I was getting this error and realized my server.js wasn't running.
I'm writing a website with AngularJS which communicates with an API on the server and provides some Info.
for Log in part I should send a http post request containing Email, Password and etc. It works fine on google Chrome and IE. I mean it sends the post request and gets a token. But in FireFox as I checked in Network, It sends an OPTION request and gets 200 but after that it does not send any post! hence my login would not disappear and I wont get any token.
what should I do for this situation?
App.config :
$httpProvider.defaults.withCredentials = true;
$httpProvider.defaults.headers.post['Content-Type'] = 'application/x-www-form-urlencoded;charset=utf-8;';
$httpProvider.interceptors.push('httpRequestInterceptor');
Function in service which sends request :
this.loginEmail = function(f_email, f_pass, deviceModel, deviceOs) {
var data = $.param({
email: f_email,
password: f_pass,
device_model: deviceModel,
device_os: deviceOs
});
return $http({
method: "POST",
url: app.baseUrl + 'login_email/' + app.storeID + '/' + app.device_id,
data: data
}).success(function(response){
return response.status;
});
/*return $http.post(app.baseUrl + 'login_email/' + app.storeID + '/' + app.device_id, data).success(function(response){
return response.status;
}).error(function(response){
return response.status;
});*/
};
Server Credentials are true
CORS seems fine because I can do get request
EDIT:
Here's another thing that may be related to this problem:
in Chrome when I get logged in for get requests it sends the Token header
but for Post it doesn't
httpRequestInterceptor :
app.factory('httpRequestInterceptor', function ($cookieStore) {
return {
request: function (config) {
config.headers['Authorization'] = $cookieStore.get('Auth-Key');;
config.headers['Accept'] = 'application/json;odata=verbose';
return config;
}
};
});
The problem was caused by apache configurations.
before:
Access-Control-Allow-Headers: "authorization"
after:
Access-Control-Allow-Headers: "authorization, Content-type"
UPDATE :
On CORS requests if API requires some special headers like Auhtorization Token you must return all OPTIONS requests 200(ok!) if not the solution above would not work anyway.
Here's the code:
if($_SERVER['REQUEST_METHOD'] == 'OPTIONS') {
header( "HTTP/1.1 200 OK" );
exit();
}
UPDATE 2 :
This OPTIONS problem occurs in REST framework for Django!

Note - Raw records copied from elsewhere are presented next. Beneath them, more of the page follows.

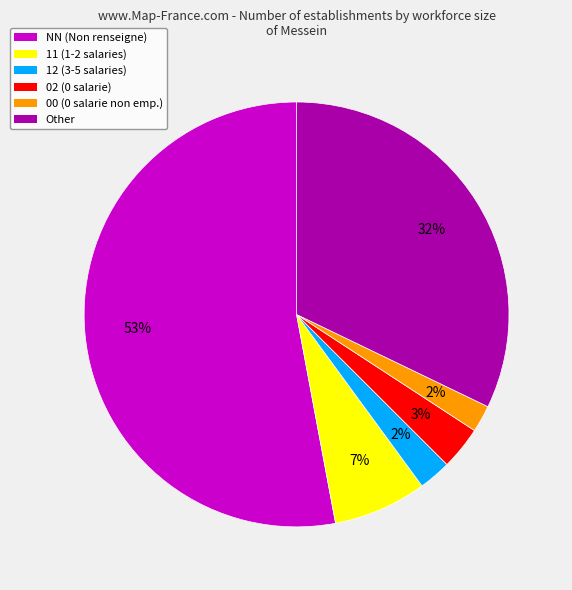

Which category accounts for the majority?

NN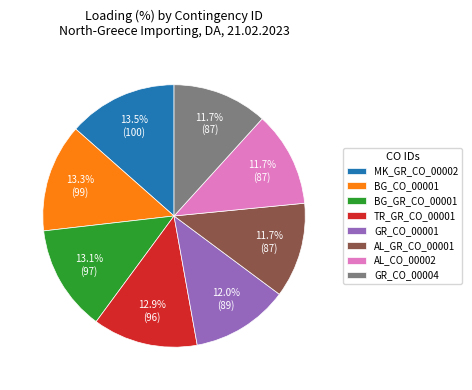

Between MK_GR_CO_00002 and AL_GR_CO_00001, which is larger?

MK_GR_CO_00002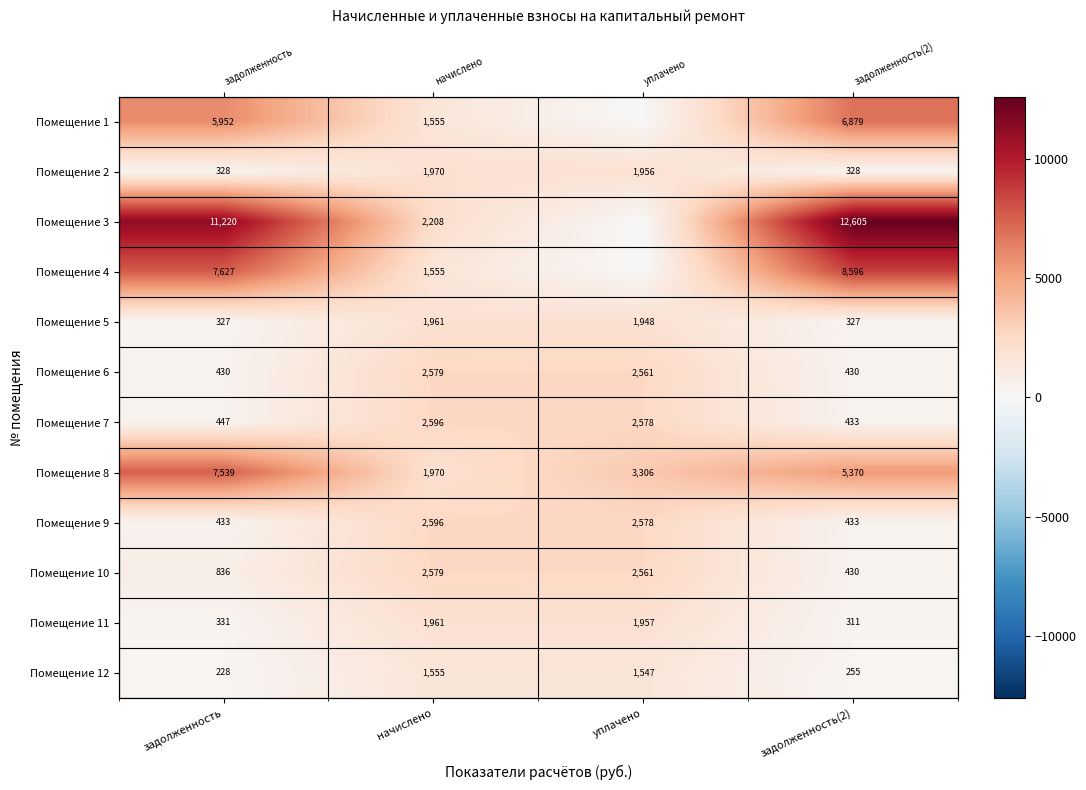

List the labels in order of Помещение 10 value, smallest first.

задолженность(2), задолженность, уплачено, начислено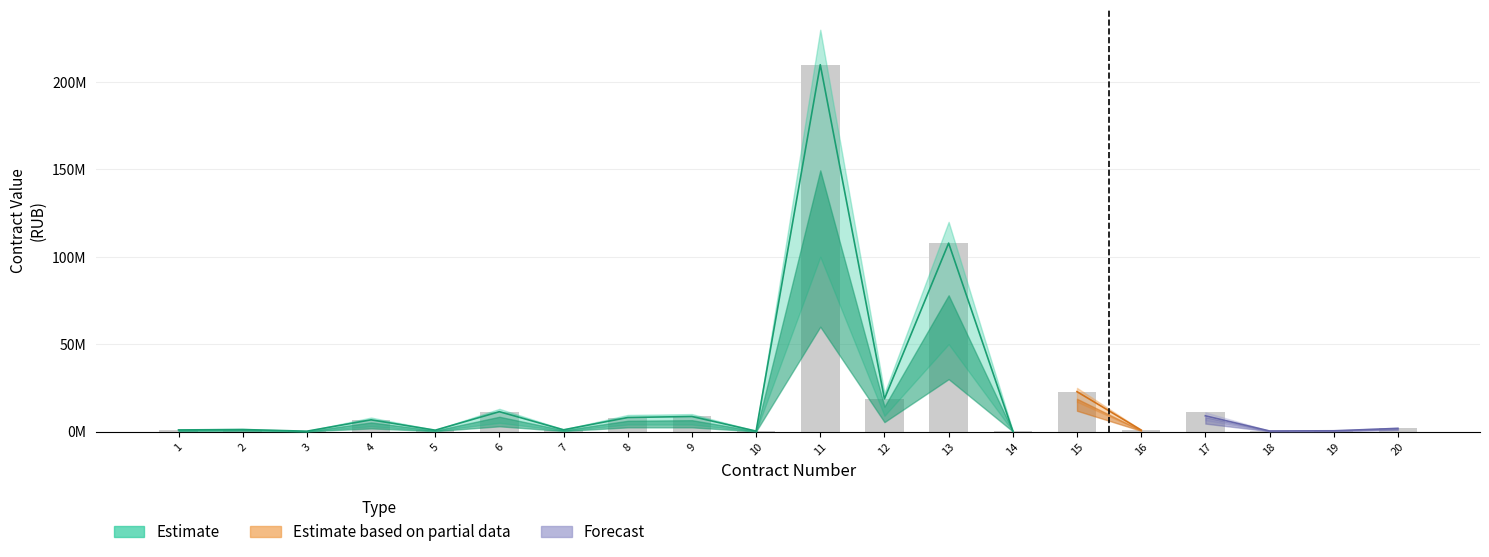

Which label corresponds to the largest value in the chart?

11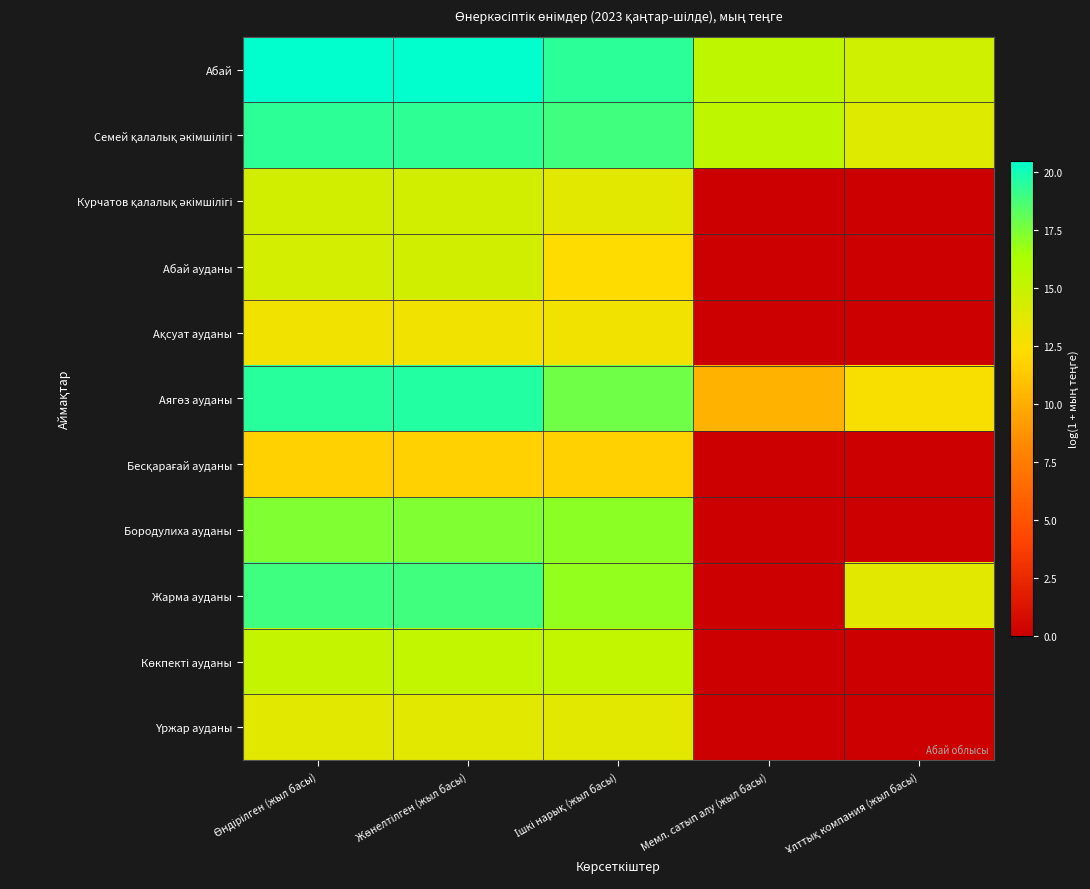

At which category does the chart reach its peak across all series?

Жөнелтілген (жыл басы)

For OPTIONS it evaluates the request by pursing whole api if there was a problem in it, you'll get error even though you have required permissions for sending request!
Example:
Suppose that there's a url like api/profile which needs an Authorization header for responsing profile details. You want to send the Cross Domain request for getting it. You set the right headers and click! You'll get unauthorized error! Why? Because the pre flighted request(OPTIONS) does not include any special header and browser sends it to server, server with REST framework evaluates the OPTIONS request by checking the whole request(get request with authorization header) but OPTIONS doesn't have any authorization header so this request is unauthorized!
DEVELOPMENTAL SOLUTION :
This problem can be solved either by Client-Side or Back-End. Front-End developer can install following plugin on chrome:
Allow-Control-Allow-Origin: *
Back-End developer can install a package which enables CORS on Django Framework.